Books I am currently reading:

'Confessions of a Conjuror' - Derren Brown. I'm not very far through it, but so far it's part autobiography, part free association -- an intriguingly stream of consciousness collection of thoughts and observations on magic, life, art and Brown's own past. The observations are framed by a well-written, painstakingly detailed account of an evening spent roving a restaurant as the house magician.

I've been reading a lot of non-fiction recently. The last fiction book I read was probably 'The Naming of the Beasts' by Mike Carey, the fourth in the enjoyable and intelligently pulpy Felix Castor series.

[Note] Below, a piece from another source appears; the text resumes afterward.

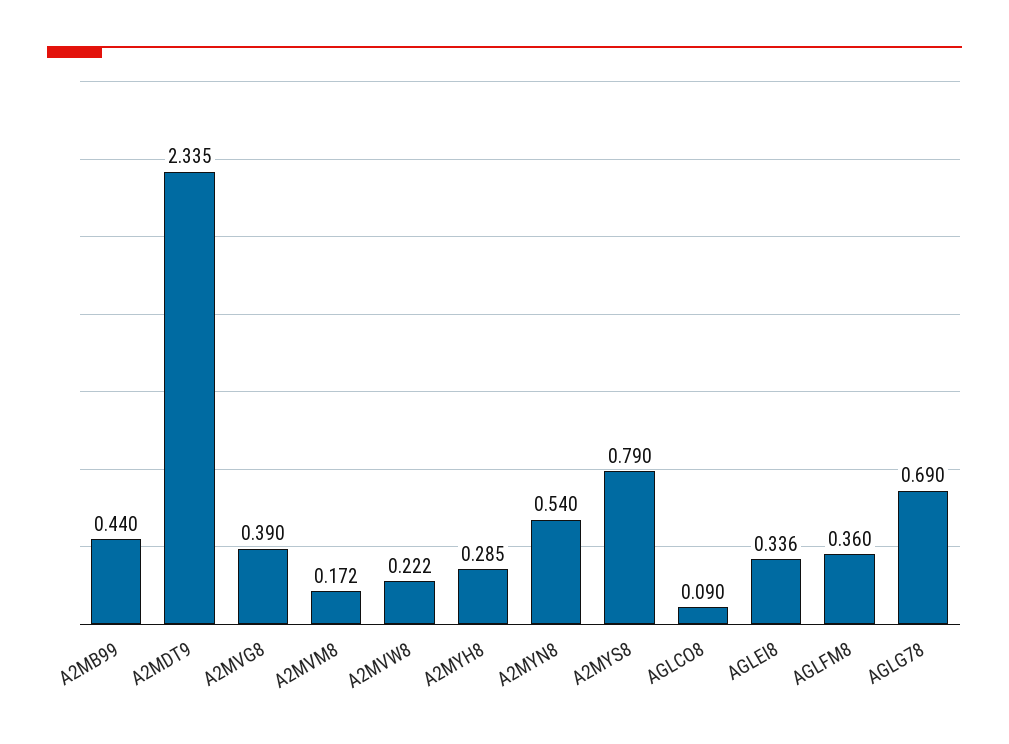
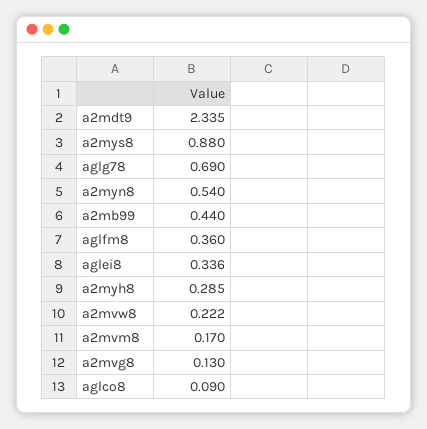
A2MVG8: 0.39 -> 0.13
A2MVM8: 0.172 -> 0.17
A2MYS8: 0.79 -> 0.88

Book I am currently writing:

None unless you count my twitter account. (I did once write a fantasy novel in my teens, but the least said about that the better.)

Books I love most:

Tough call this. There are books I read and re-read obsessively in my youth, books that have moved me to tears, and books that have dazzled me. But the one that made the biggest impact on me in the last decade was undoubtedly 'The Demon-Haunted World: Science as a Candle in the Dark' by Carl Sagan. It's a book about open-minded skepticism, the spirit of scientific enquiry and the debunking of pseudoscientific thinking. It chimed with my views on the Universe so precisely, and helped to crystalise them. I've read other similar books since, but none that bettered it.

The last book I received as a gift:

'Why Evolution is True' - Jerry A. Coyne, probably the best pop science book I've read on evolution. Some of Dawkin's evolution books (such as Climbing Mount Improbable) are more rewardingly in-depth and feature more mind-blowingly complex examples. However as a comprehensive introduction to, and collation of the evidence for, evolution by natural selection this is far superior to Dawkins' 'The Greatest Show on Earth'. It's just a shame it's unlikely to ever be read by anyone who isn't already convinced.

The last book I gave as a gift:

'Emily Brown and the Elephant Emergency' by Cressida Cowell. A gift for my daughter whose seemingly inexhaustible thirst for 'stories' is highly pleasing (even if she's more than slightly obsessed with Miffy at the moment). We saw David Tennant read this book on CBeebies Bedtime Hour over Christmas, which he did brilliantly, subsequently dipped our toe in the water with the other books in the series, and followed up this one. A droll and witty book full of surreal imagination and a firm 'self-rescuing' type of heroine.

The nearest book on my desk:

'Servant of the Underworld' by Aliette de Bodard. It belongs to my wife whose seemingly inexhaustible thirst for books of all genres out-strips even our daughter's. According to the cover quote it's about an Aztec priest of the dead who tries to solve a murder mystery so I'm guessing it's the pre-Columbian equivalent of Cadfael.

Last book I bought for myself:

'The Final Solution' - Michael Chabon. A spare, elegant tale of Sherlock Holmes in extreme old age, and the spectre of the Holocaust.